Se mantuvo al pie del cañón en el banco, impregnado por la disciplina y el deber ser del que tanto se lamentó, pero también por su generosidad para apoyar a su familia y sobrevivir en esta jungla de cemento donde del teatro no se vive. Y siguió escribiendo de lo que recordaba y de lo que vivía en su entorno. Utilizó los conocimientos que le daba su empleo para escribir Manos arriba, La banca y hasta Los ejecutivos. Sus jornadas de trabajo eran larguísimas, pero él nunca se cansaba. Se quería comer el mudo, trascender, demostrarle a todos que no era aquel niño miope incapaz de jinetear o bajar a las minas. Su padre no desistía de encontrar vetas de oro y de él heredó la esperanza y nunca darse por vencido.
Le aprendió a levantarse temprano, a tener energía para el trabajo, a mantenerse joven por dentro y también a hablar mucho, mucho. Y así se enfrentó con la muerte y con la vida, sin descanso.
En el teatro de Víctor Hugo hay muchas historias de mujeres; mujeres que, como dice la actriz y directora costarricense María Bonilla, son mujeres extranjeras con las que nos identificamos, porque llevamos en nosotras mismas la marca del exilio.
Estuvimos juntos en el taller de Vicente Leñero por más de una década y seguí conociendo sus obras, admirando la forma de arreglárselas para estrenarlas. Él me impulsó a escribir mi primera obra de teatro. Y sé que fue un estímulo no sólo para mí, sino para muchos de nosotros. Yo asistía al taller en el estudio de mi padre, mientras escribía mi tesis de antropología social, hasta que Víctor Hugo y Chucho González Dávila me dieron un ultimátum: si escuchas y opinas sobre nuestras obras, nosotros también queremos criticar las tuyas. Y así, aterrorizada, fue como aprendí a escribir teatro. Aunque los del taller iban una generación arriba, me adoptaron, por lo cual les estaré siempre agradecida.

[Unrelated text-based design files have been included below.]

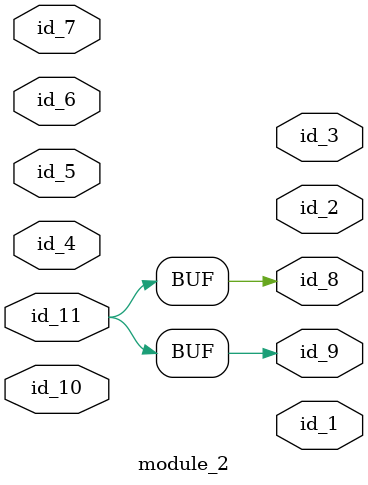
<source format=v>
module module_0 (
    id_1,
    id_2
);
  inout wire id_2;
  output wire id_1;
  module_2 modCall_1 (
      id_2,
      id_1,
      id_1,
      id_2,
      id_2,
      id_2,
      id_2,
      id_2,
      id_2,
      id_2,
      id_2
  );
endmodule
module module_1 (
    id_1,
    id_2
);
  inout wire id_2;
  input wire id_1;
  wire id_3, id_4, id_5 = id_3, id_6, id_7, id_8, id_9, id_10;
  wire id_11;
  module_0 modCall_1 (
      id_2,
      id_7
  );
endmodule
module module_2 (
    id_1,
    id_2,
    id_3,
    id_4,
    id_5,
    id_6,
    id_7,
    id_8,
    id_9,
    id_10,
    id_11
);
  input wire id_11;
  input wire id_10;
  output wire id_9;
  output wire id_8;
  inout wire id_7;
  input wire id_6;
  inout wire id_5;
  input wire id_4;
  output wire id_3;
  output wire id_2;
  output wire id_1;
  assign id_8 = id_11;
  assign id_9 = id_11;
endmodule

</source>
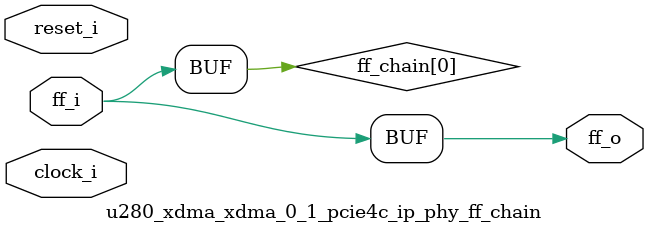
<source format=v>
/*****************************************************************************
** Description:
**    Flop Chain
**
******************************************************************************/

`timescale 1ps/1ps

`define AS_PHYREG(clk, reset, q, d, rstval)  \
   always @(posedge clk or posedge reset) begin \
      if (reset) \
         q  <= #(TCQ)   rstval;  \
      else  \
         q  <= #(TCQ)   d; \
   end

`define PHYREG(clk, reset, q, d, rstval)  \
   always @(posedge clk) begin \
      if (reset) \
         q  <= #(TCQ)   rstval;  \
      else  \
         q  <= #(TCQ)   d; \
   end

(* DowngradeIPIdentifiedWarnings = "yes" *)
module u280_xdma_xdma_0_1_pcie4c_ip_phy_ff_chain #(
   // Parameters
   parameter integer PIPELINE_STAGES   = 0,        // 0 = no pipeline; 1 = 1 stage; 2 = 2 stages; 3 = 3 stages
   parameter         ASYNC             = "FALSE",
   parameter integer FF_WIDTH          = 1,
   parameter integer RST_VAL           = 0,
   parameter integer TCQ               = 1
)  (   
   input  wire                         clock_i,          
   input  wire                         reset_i,           
   input  wire [FF_WIDTH-1:0]          ff_i,            
   output wire [FF_WIDTH-1:0]          ff_o        
   );

   genvar   var_i;

   reg   [FF_WIDTH-1:0]          ff_chain [PIPELINE_STAGES:0];

   always @(*) ff_chain[0] = ff_i;

generate
   if (PIPELINE_STAGES > 0) begin:  with_ff_chain
      for (var_i = 0; var_i < PIPELINE_STAGES; var_i = var_i + 1) begin: ff_chain_gen
         if (ASYNC == "TRUE") begin: async_rst
            `AS_PHYREG(clock_i, reset_i, ff_chain[var_i+1], ff_chain[var_i], RST_VAL)
         end else begin: sync_rst
            `PHYREG(clock_i, reset_i, ff_chain[var_i+1], ff_chain[var_i], RST_VAL)
         end
      end
   end
endgenerate

   assign ff_o = ff_chain[PIPELINE_STAGES];

endmodule

</source>
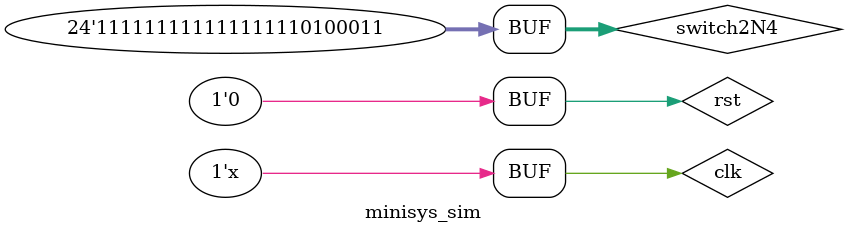
<source format=v>
`timescale 1ns / 1ps


module minisys_sim(
    );
    // input
    reg clk = 0;
    reg rst = 1;
    //reg switch2N4=8'b10101100;
    reg [23:0] switch2N4=24'hffffa3;
    //output
    wire[23:0] led2N4;
    //reset and clock is opposite
    minisys u (.rst(rst),.clk(clk),.led2N4(led2N4),.switch2N4(switch2N4));
    initial begin
        #7000 rst = 0;
    end
    always #10 clk=~clk;
        
endmodule

</source>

Fotos: Yazmín Ortega/ archivo La Jornada |
En el taller, Víctor Hugo leyó gran parte de las obras que se han llevado a los escenarios, aunque él no solía corregir sus textos. Entre ellas se encuentran Alucinada, Cierren las puertas, El edificio, Playa azul y hasta Máscara contra cabellera.
Igual que a Frida Kahlo, un accidente le cambió la vida; a Víctor Hugo una cadena de enfermedades lo marcaron. Y como su teatro está pegado a su vida, sus escritos dieron un vuelco. Las obras que hizo en el hospital dejaron de hablar de lo que recordaba o de lo que atrapaba del exterior. Miró hacia adentro de sí mismo y desde ahí escribió. Sus obras se volvieron más íntimas, más personales, como
Apaches, obra lírica de gran aliento sobre la tragedia de Victorio, el apache que defendió su raza frente a los invasores. A él también le decían Victorio, porque de niño bailaba y cantaba: “Yo soy el indio Victorio que de la sierra bajó.”
También escribió Ahora y en la hora, obra dolorosa sobre el mundo aséptico del hospital, donde se enfrenta a la muerte, y que fue llevada a escena por Luis de Tavira en el Foro Sor Juana Inés de la Cruz en la UNAM. Y escribió Deseo, la primera obra donde trata el tema de la pareja, el sexo, el amor y el desamor, protagonizada años después por Víctor Carpinteiro y Ofelia Medina, quien soñó, desde joven, dar vida a una de las mujeres de Voces en el umbral.
De ahí en adelante, Víctor Hugo nos habló desde más de dentro y, aunque escondía sus sentimientos y le sonreía a la vida, sabíamos por lo que estaba pasando. Pero la cuerda se rompió y el dio un salto al infinito. Sus obras y su vida siguen aquí, en el teatro, con los de teatro, con los espectadores que vieron y verán su mundo interior y circundante a través de sus personajes, múltiples Víctor Hugo, desdoblados, fragmentados, escondiendo aquello que su persona nunca nos dejó ver.